Items stored from a collection:

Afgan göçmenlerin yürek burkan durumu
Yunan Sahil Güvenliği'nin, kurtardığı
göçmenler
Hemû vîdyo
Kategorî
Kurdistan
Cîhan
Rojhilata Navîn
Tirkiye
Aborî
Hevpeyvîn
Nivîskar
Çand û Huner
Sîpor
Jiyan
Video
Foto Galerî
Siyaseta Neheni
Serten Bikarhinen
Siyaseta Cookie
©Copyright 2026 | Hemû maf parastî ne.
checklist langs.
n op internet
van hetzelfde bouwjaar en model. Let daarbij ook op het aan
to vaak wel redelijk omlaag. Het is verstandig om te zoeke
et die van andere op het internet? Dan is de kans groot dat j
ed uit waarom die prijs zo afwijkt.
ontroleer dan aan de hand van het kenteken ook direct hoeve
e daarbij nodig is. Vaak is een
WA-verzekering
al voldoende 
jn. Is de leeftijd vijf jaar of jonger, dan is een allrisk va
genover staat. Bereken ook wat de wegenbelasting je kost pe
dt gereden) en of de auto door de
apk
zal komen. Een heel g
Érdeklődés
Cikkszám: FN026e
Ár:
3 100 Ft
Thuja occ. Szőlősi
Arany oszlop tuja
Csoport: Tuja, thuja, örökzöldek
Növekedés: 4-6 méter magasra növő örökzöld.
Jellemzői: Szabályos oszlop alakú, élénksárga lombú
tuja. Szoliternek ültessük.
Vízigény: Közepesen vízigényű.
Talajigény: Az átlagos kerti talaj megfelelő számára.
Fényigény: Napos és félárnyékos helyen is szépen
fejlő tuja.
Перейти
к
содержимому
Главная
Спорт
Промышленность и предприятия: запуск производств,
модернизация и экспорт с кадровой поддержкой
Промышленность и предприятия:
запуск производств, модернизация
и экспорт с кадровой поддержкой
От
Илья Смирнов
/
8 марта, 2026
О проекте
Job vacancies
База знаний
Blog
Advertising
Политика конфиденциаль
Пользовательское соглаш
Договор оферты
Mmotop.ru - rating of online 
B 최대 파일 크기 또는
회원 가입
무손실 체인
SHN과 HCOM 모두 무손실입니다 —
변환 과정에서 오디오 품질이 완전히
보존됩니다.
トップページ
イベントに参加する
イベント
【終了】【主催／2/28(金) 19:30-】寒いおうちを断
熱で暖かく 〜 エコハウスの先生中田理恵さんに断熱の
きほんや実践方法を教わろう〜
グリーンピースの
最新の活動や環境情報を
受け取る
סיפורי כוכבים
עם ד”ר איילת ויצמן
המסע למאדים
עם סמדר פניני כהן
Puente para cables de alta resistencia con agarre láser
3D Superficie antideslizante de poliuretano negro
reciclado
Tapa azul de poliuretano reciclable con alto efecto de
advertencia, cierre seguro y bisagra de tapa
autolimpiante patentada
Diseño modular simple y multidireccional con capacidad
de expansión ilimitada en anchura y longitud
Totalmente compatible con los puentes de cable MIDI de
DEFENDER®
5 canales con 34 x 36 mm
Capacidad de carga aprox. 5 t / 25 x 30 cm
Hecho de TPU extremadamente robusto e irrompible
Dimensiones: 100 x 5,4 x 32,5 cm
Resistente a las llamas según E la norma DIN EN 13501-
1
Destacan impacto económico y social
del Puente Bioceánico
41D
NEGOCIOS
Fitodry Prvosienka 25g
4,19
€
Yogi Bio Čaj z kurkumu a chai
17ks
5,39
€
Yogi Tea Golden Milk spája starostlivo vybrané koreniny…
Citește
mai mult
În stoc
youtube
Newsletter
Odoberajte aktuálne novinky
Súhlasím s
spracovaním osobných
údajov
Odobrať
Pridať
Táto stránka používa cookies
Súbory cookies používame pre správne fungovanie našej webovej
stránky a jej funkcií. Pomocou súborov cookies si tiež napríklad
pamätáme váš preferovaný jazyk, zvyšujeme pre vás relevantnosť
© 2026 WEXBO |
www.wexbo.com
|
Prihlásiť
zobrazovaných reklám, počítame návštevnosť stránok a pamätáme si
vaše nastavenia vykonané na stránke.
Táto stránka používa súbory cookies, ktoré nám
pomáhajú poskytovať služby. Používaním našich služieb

Job item ▸
Write out every line of the items above, character for character, with nothing changed or left out.

Task answer ▸
Afgan göçmenlerin yürek burkan durumu
Yunan Sahil Güvenliği'nin, kurtardığı
göçmenler
Hemû vîdyo
Kategorî
Kurdistan
Cîhan
Rojhilata Navîn
Tirkiye
Aborî
Hevpeyvîn
Nivîskar
Çand û Huner
Sîpor
Jiyan
Video
Foto Galerî
Siyaseta Neheni
Serten Bikarhinen
Siyaseta Cookie
©Copyright 2026 | Hemû maf parastî ne.
checklist langs.
n op internet
van hetzelfde bouwjaar en model. Let daarbij ook op het aan
to vaak wel redelijk omlaag. Het is verstandig om te zoeke
et die van andere op het internet? Dan is de kans groot dat j
ed uit waarom die prijs zo afwijkt.
ontroleer dan aan de hand van het kenteken ook direct hoeve
e daarbij nodig is. Vaak is een
WA-verzekering
al voldoende 
jn. Is de leeftijd vijf jaar of jonger, dan is een allrisk va
genover staat. Bereken ook wat de wegenbelasting je kost pe
dt gereden) en of de auto door de
apk
zal komen. Een heel g
Érdeklődés
Cikkszám: FN026e
Ár:
3 100 Ft
Thuja occ. Szőlősi
Arany oszlop tuja
Csoport: Tuja, thuja, örökzöldek
Növekedés: 4-6 méter magasra növő örökzöld.
Jellemzői: Szabályos oszlop alakú, élénksárga lombú
tuja. Szoliternek ültessük.
Vízigény: Közepesen vízigényű.
Talajigény: Az átlagos kerti talaj megfelelő számára.
Fényigény: Napos és félárnyékos helyen is szépen
fejlő tuja.
Перейти
к
содержимому
Главная
Спорт
Промышленность и предприятия: запуск производств,
модернизация и экспорт с кадровой поддержкой
Промышленность и предприятия:
запуск производств, модернизация
и экспорт с кадровой поддержкой
От
Илья Смирнов
/
8 марта, 2026
О проекте
Job vacancies
База знаний
Blog
Advertising
Политика конфиденциаль
Пользовательское соглаш
Договор оферты
Mmotop.ru - rating of online 
B 최대 파일 크기 또는
회원 가입
무손실 체인
SHN과 HCOM 모두 무손실입니다 —
변환 과정에서 오디오 품질이 완전히
보존됩니다.
トップページ
イベントに参加する
イベント
【終了】【主催／2/28(金) 19:30-】寒いおうちを断
熱で暖かく 〜 エコハウスの先生中田理恵さんに断熱の
きほんや実践方法を教わろう〜
グリーンピースの
最新の活動や環境情報を
受け取る
סיפורי כוכבים
עם ד”ר איילת ויצמן
המסע למאדים
עם סמדר פניני כהן
Puente para cables de alta resistencia con agarre láser
3D Superficie antideslizante de poliuretano negro
reciclado
Tapa azul de poliuretano reciclable con alto efecto de
advertencia, cierre seguro y bisagra de tapa
autolimpiante patentada
Diseño modular simple y multidireccional con capacidad
de expansión ilimitada en anchura y longitud
Totalmente compatible con los puentes de cable MIDI de
DEFENDER®
5 canales con 34 x 36 mm
Capacidad de carga aprox. 5 t / 25 x 30 cm
Hecho de TPU extremadamente robusto e irrompible
Dimensiones: 100 x 5,4 x 32,5 cm
Resistente a las llamas según E la norma DIN EN 13501-
1
Destacan impacto económico y social
del Puente Bioceánico
41D
NEGOCIOS
Fitodry Prvosienka 25g
4,19
€
Yogi Bio Čaj z kurkumu a chai
17ks
5,39
€
Yogi Tea Golden Milk spája starostlivo vybrané koreniny…
Citește
mai mult
În stoc
youtube
Newsletter
Odoberajte aktuálne novinky
Súhlasím s
spracovaním osobných
údajov
Odobrať
Pridať
Táto stránka používa cookies
Súbory cookies používame pre správne fungovanie našej webovej
stránky a jej funkcií. Pomocou súborov cookies si tiež napríklad
pamätáme váš preferovaný jazyk, zvyšujeme pre vás relevantnosť
© 2026 WEXBO |
www.wexbo.com
|
Prihlásiť
zobrazovaných reklám, počítame návštevnosť stránok a pamätáme si
vaše nastavenia vykonané na stránke.
Táto stránka používa súbory cookies, ktoré nám
pomáhajú poskytovať služby. Používaním našich služieb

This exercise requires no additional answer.